This week, U.S. Rep. Maria Elvira Salazar, R-Fla., showcased her support for a proposal to “expand and promote access to donor breast milk which is a healthy and safe alternative to infant formula or breast milk directly from the baby’s mother when supply is short.”
U.S. Rep. Chrissy Houlahan, D-Penn., introduced the “Access to Donor Milk Act (ADMA)” last week with Salazar and U.S. Rep. Stephanie Bice, R-Okla., as co-sponsors.
Salazar’s office stressed the bill would help when the nation faces infant formula shortages.
“In February, a Food and Drug Administration recall of Abbott infant formula, combined with preexisting supply chain disruptions, market concentration, and import restrictions on the product, led to a severe nationwide shortage of infant formula in the United States that many regions of the country are still recovering from according to local news reports,” Salazar’s office noted.
“Today, we took an important step forward for families by introducing a comprehensive bill to improve access to donor breast milk – a safe and vital lifeline for many medically vulnerable infants across this country,” said Houlahan. “We are building a broad coalition of support in the House and Senate, and I will keep working to deliver results for those in need. Especially in the wake of the infant formula crisis, we must be using all of the tools at our disposal to help children and families.”

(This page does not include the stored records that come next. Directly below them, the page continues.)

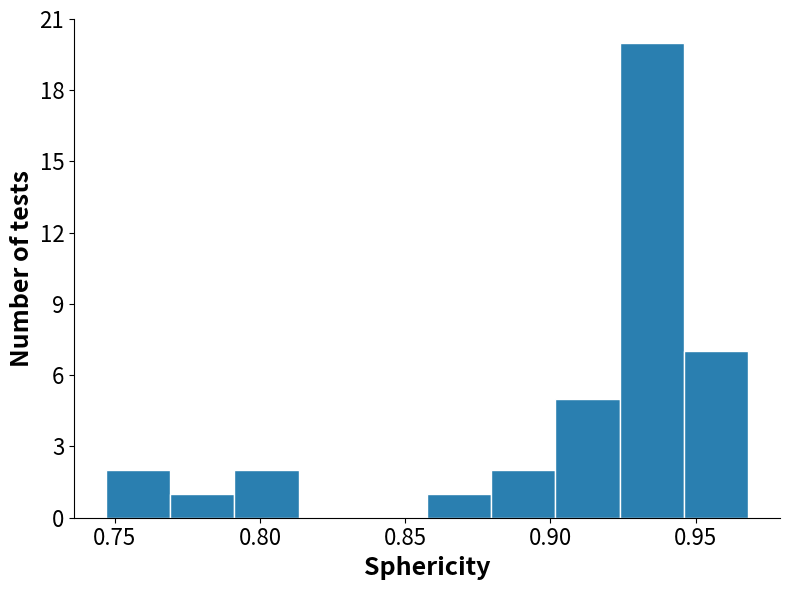

Over which range of the x-axis is the bar tallest?

0.925 to 0.945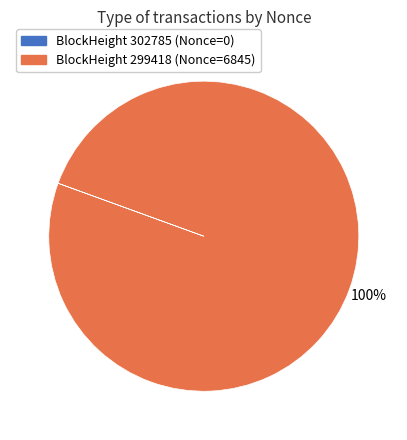

Which slice is the largest?

BlockHeight 299418 (Nonce=6845)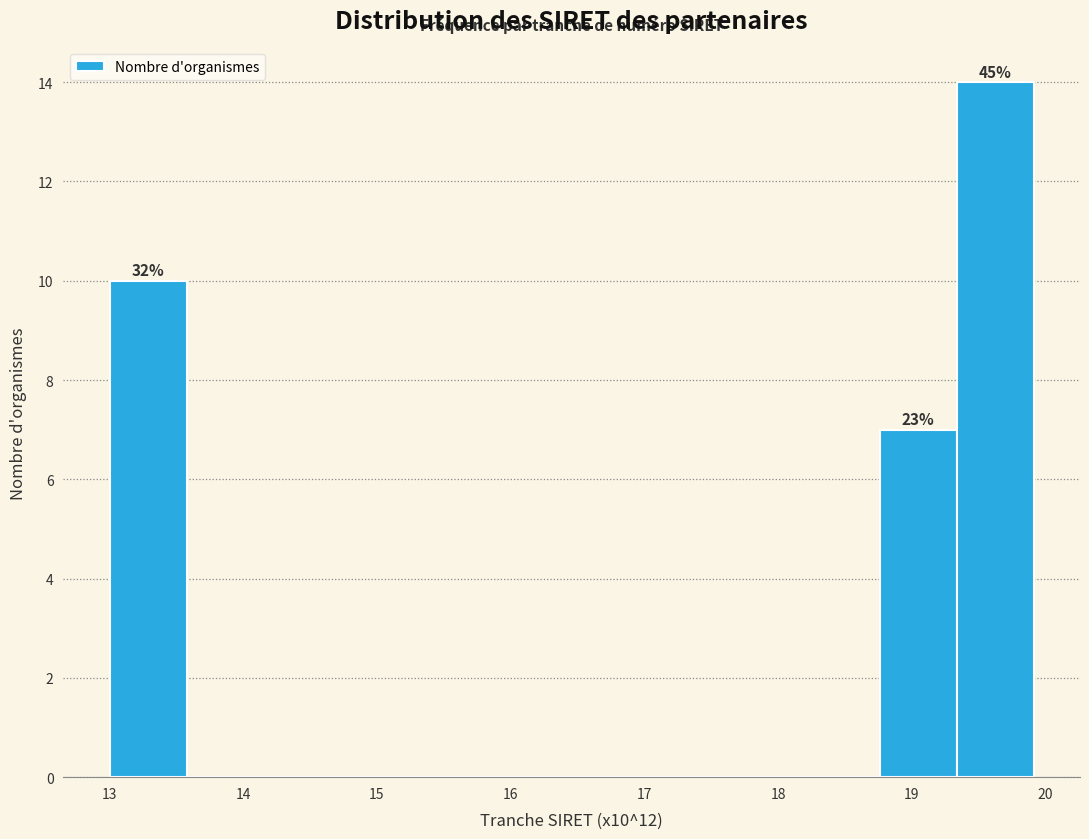

Which range on the x-axis has the tallest bar?

19.3 to 19.9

“Feeding and nourishing our infants should be as easy as possible whether parents use breast milk, formula, or donor milk,” said Salazar. “As a mother of two beautiful daughters, I am proud to co-lead legislation that will, especially in times of crisis, help suppliers meet demand for safe and healthy donor milk.”
“Fortunately, in the Fifth Congressional District, we have the Oklahoma Mothers’ Milk Bank which provides safe pasteurized milk for families,” said Bice. “For a variety of reasons, not all mothers can breastfeed, which has critical health benefits for young children. This bipartisan legislation will promote healthy families and help mitigate the impacts of any future infant formula shortages.“
More than a dozen groups have backed the proposal.
The bill was sent to the U.S. Energy and Commerce and the Education and Labor Committees. So far, there is no companion measure over in the U.S. Senate.